2. Growing Complexity: Without deliberate efforts to control it, the complexity of E-type systems increases as they evolve.

3. Self-Regulation: Metrics related to E-type system development tend to follow a standard distribution, indicating self-regulation.

4. Steady Organizational Activity: The average global activity rate remains consistent in evolving E-type systems.

5. Knowledge Maintenance: To ensure successful evolution, all involved parties must maintain their understanding of the system. Excessive development can erode this knowledge.

6. Continuous Expansion: E-type systems should regularly expand their functionality to keep users satisfied.

7. Quality Maintenance: Without consistent adaptation to the operating environment, the perceived quality of an E-type system declines.

8. Feedback Systems: E-type evolution processes are complex feedback systems, requiring a structured approach for significant progress.

Characteristics of Good Software

Operational Characteristics:

1. Reliability: Software should not fail or contain errors during execution.

2. Correctness: The software must meet all customer requirements.

3. Integrity: It should not have unintended consequences. Efficiency: Efficient use of storage and time.

4. Usability: The program should be user-friendly. Security: Protects data from external threats.

5. Safety: Should not harm the environment or life.

Transitional Characteristics (When moving software to a different platform):

1. Interoperability: Seamless information usage.

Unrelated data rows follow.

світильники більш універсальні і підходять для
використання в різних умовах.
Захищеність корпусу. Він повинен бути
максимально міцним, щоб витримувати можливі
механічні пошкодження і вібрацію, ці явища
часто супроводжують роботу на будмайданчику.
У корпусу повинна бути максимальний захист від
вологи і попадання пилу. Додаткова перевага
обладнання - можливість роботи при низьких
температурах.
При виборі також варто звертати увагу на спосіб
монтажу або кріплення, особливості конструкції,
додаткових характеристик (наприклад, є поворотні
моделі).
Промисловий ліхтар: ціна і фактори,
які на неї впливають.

2. Reusability: Easily adaptable for different purposes with minor code changes.

3. Portability: Works across various settings and platforms.

Maintenance Characteristics:

1. Maintainability: Easy for the development team to maintain.

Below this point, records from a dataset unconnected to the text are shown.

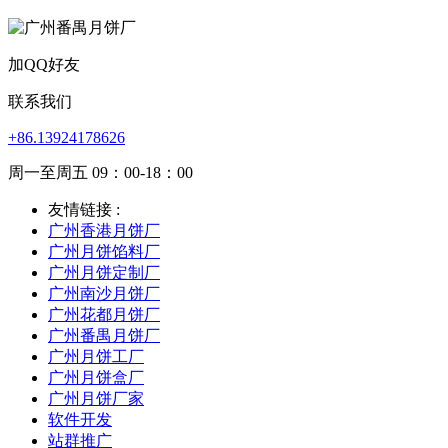
加QQ好友
联系我们
+86.13924178626
周一至周五 09：00-18：00
友情链接 :
广州香港月饼厂
广州月饼馅料厂
广州月饼定制厂
广州南沙月饼厂
广州花都月饼厂
广州番禺月饼厂
广州月饼工厂
广州月饼盒厂
广州月饼厂家
软件开发
站群推广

2. Flexibility: Adaptable to changes.

3. Extensibility: Can add more functions without difficulty.

4. Testability: Simple to test.

5. Modularity: This can be divided into separate sections for independent modification and testing.

6. Scalability: Easily upgradable.

Software Development Paradigm

It applies all engineering concepts to software development. It covers numerous research and demand gathering that aid in the development of the software product. It is made up of:

1. Collecting requirements

2. Software design

3. Programming

Software Design Paradigm

This paradigm is a part of Software Development and includes:

1. Design

2. Maintenance

3. Programming

Programming Paradigm

This paradigm is intimately associated with the programming part of software development. This includes:

1. Coding

2. Testing

3. Integration

Conclusion

In essence, the software comprises programming code, methods, rules, documents, and data that achieve a specific task to fulfill a particular need.

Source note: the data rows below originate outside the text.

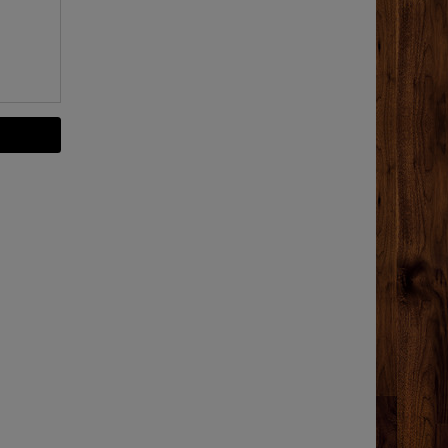
39,99 €
8,99 €
500
ml
| 17,98 € 
Liter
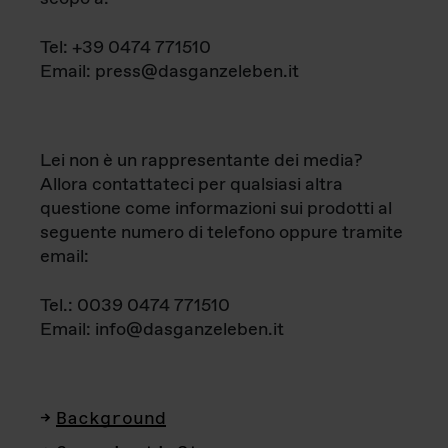
Tel: +39 0474 771510
Email: press@dasganzeleben.it
Lei non è un rappresentante dei media?
Allora contattateci per qualsiasi altra
questione come informazioni sui prodotti al
seguente numero di telefono oppure tramite
email:
Tel.: 0039 0474 771510
Email: info@dasganzeleben.it
Background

Conversely, engineering revolves around crafting products using established scientific principles and methodologies.

Software engineering entails grasping customer and business requirements, followed by the design, development, implementation, and testing of software systems to satisfy those demands. This process emphasizes improving software products through the application of scientific standards, methods, and procedures.

The significance of software engineering has grown due to the increasing complexity of software products over time.